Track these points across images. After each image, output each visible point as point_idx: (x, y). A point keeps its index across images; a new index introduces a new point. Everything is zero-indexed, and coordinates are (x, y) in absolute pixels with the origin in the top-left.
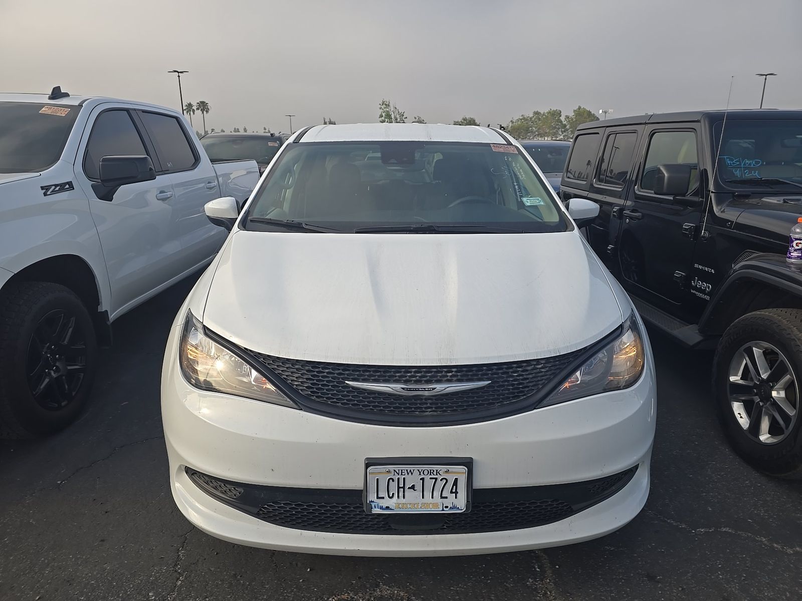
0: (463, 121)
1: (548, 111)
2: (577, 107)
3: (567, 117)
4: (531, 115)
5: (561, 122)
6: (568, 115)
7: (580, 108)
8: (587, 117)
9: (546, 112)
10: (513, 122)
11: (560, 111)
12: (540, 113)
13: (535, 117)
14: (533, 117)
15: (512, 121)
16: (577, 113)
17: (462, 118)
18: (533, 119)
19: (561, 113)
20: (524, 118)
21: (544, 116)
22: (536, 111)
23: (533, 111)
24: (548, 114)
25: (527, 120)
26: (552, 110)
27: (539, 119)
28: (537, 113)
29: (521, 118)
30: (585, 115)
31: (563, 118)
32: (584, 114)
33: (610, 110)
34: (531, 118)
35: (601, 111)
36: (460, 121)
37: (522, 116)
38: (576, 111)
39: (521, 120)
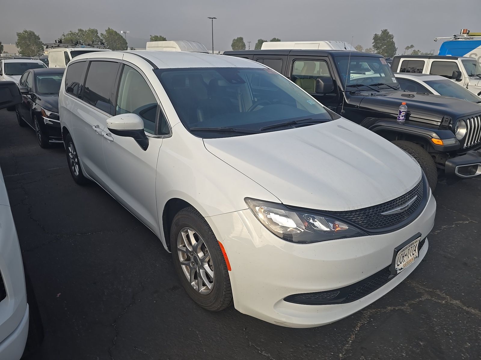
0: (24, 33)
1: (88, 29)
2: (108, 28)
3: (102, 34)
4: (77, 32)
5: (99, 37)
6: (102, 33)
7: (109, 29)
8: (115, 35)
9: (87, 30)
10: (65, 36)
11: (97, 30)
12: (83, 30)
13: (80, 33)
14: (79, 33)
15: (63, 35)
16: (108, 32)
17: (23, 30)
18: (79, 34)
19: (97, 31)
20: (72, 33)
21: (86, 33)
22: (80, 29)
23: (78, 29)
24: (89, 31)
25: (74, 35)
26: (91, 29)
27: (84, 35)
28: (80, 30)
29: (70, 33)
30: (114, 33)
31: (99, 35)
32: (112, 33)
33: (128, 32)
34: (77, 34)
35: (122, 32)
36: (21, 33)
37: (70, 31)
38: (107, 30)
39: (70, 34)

*****

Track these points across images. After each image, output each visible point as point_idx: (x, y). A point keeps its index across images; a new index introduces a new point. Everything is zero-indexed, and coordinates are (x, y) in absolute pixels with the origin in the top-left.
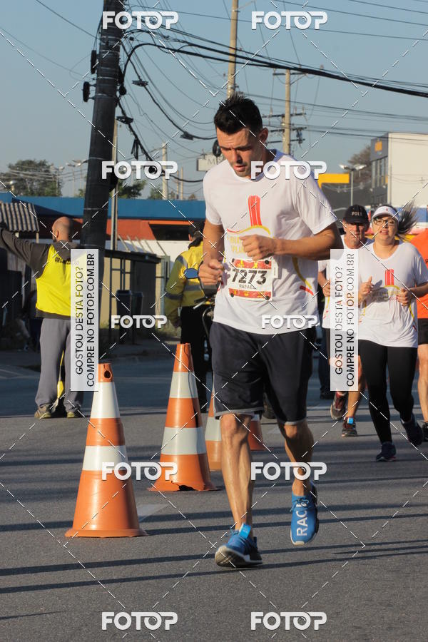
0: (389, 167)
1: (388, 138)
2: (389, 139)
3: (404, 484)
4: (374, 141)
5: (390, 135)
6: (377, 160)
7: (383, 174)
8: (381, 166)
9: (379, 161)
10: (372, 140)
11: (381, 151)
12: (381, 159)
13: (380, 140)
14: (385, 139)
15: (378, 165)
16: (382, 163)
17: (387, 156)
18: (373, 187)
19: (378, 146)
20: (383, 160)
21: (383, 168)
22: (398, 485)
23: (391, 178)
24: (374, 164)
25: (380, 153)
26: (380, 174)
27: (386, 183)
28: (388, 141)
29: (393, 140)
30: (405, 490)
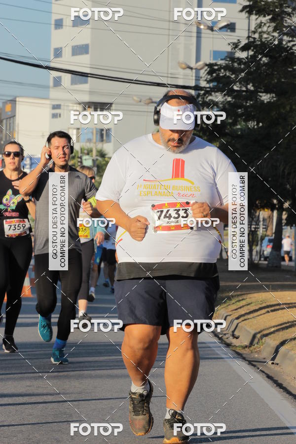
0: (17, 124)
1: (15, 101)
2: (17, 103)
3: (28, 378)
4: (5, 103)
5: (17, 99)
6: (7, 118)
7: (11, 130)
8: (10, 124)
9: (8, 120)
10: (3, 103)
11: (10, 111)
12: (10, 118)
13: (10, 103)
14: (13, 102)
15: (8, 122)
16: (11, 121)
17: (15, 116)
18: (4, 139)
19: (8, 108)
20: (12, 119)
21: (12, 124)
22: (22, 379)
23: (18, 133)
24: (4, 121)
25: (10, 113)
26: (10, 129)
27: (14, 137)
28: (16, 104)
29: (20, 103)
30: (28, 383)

*****

Description of the task:
Within the data above, the span starting at the line containing "20: (383, 160)" and ending at the line containing "29: (393, 140)" is to be retyped exactly, with no other lines.

Written response:
20: (383, 160)
21: (383, 168)
22: (398, 485)
23: (391, 178)
24: (374, 164)
25: (380, 153)
26: (380, 174)
27: (386, 183)
28: (388, 141)
29: (393, 140)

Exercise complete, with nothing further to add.